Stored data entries
────────────────────

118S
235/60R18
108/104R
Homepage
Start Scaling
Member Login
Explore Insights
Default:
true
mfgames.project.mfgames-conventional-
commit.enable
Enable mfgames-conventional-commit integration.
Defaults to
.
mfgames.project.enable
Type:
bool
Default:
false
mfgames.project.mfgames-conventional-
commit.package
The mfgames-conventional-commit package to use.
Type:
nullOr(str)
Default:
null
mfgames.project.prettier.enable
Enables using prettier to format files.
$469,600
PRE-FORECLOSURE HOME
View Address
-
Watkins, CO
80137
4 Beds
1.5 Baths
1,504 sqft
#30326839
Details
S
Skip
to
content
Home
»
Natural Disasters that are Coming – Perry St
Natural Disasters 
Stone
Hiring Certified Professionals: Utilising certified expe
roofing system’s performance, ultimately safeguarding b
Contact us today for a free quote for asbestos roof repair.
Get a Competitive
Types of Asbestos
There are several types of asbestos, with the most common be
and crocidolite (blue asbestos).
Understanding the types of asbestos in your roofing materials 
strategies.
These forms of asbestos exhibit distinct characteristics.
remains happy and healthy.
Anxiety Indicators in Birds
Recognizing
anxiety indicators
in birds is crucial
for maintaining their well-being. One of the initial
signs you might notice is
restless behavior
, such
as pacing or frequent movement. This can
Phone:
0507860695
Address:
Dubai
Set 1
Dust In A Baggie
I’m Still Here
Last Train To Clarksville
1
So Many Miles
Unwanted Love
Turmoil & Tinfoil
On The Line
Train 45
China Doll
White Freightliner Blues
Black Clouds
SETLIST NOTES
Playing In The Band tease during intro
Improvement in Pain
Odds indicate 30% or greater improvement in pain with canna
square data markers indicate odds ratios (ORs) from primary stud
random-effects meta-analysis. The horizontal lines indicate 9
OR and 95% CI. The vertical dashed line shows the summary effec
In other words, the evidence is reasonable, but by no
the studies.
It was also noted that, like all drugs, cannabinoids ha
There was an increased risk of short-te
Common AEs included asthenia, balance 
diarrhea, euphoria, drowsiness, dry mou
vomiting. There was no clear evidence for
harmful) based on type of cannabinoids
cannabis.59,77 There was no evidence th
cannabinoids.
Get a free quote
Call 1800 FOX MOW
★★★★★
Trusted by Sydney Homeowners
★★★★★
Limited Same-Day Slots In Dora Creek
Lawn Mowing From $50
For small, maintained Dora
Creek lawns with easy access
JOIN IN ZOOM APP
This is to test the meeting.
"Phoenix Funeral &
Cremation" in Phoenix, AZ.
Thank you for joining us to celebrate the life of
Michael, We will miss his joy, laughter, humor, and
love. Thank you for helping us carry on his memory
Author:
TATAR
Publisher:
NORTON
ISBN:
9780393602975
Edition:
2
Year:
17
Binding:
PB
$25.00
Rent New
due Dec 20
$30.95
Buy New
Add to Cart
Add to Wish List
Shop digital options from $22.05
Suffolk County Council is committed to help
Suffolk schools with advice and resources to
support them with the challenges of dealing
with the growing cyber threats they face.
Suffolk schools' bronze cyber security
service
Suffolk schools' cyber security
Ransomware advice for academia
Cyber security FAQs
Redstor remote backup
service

────────────────────

What is expected
Copy the rows above word for word, starting with the very first line and going on through the line that contains "and crocidolite (blue asbestos).", with both of those lines included.

Exercise output
118S
235/60R18
108/104R
Homepage
Start Scaling
Member Login
Explore Insights
Default:
true
mfgames.project.mfgames-conventional-
commit.enable
Enable mfgames-conventional-commit integration.
Defaults to
.
mfgames.project.enable
Type:
bool
Default:
false
mfgames.project.mfgames-conventional-
commit.package
The mfgames-conventional-commit package to use.
Type:
nullOr(str)
Default:
null
mfgames.project.prettier.enable
Enables using prettier to format files.
$469,600
PRE-FORECLOSURE HOME
View Address
-
Watkins, CO
80137
4 Beds
1.5 Baths
1,504 sqft
#30326839
Details
S
Skip
to
content
Home
»
Natural Disasters that are Coming – Perry St
Natural Disasters 
Stone
Hiring Certified Professionals: Utilising certified expe
roofing system’s performance, ultimately safeguarding b
Contact us today for a free quote for asbestos roof repair.
Get a Competitive
Types of Asbestos
There are several types of asbestos, with the most common be
and crocidolite (blue asbestos).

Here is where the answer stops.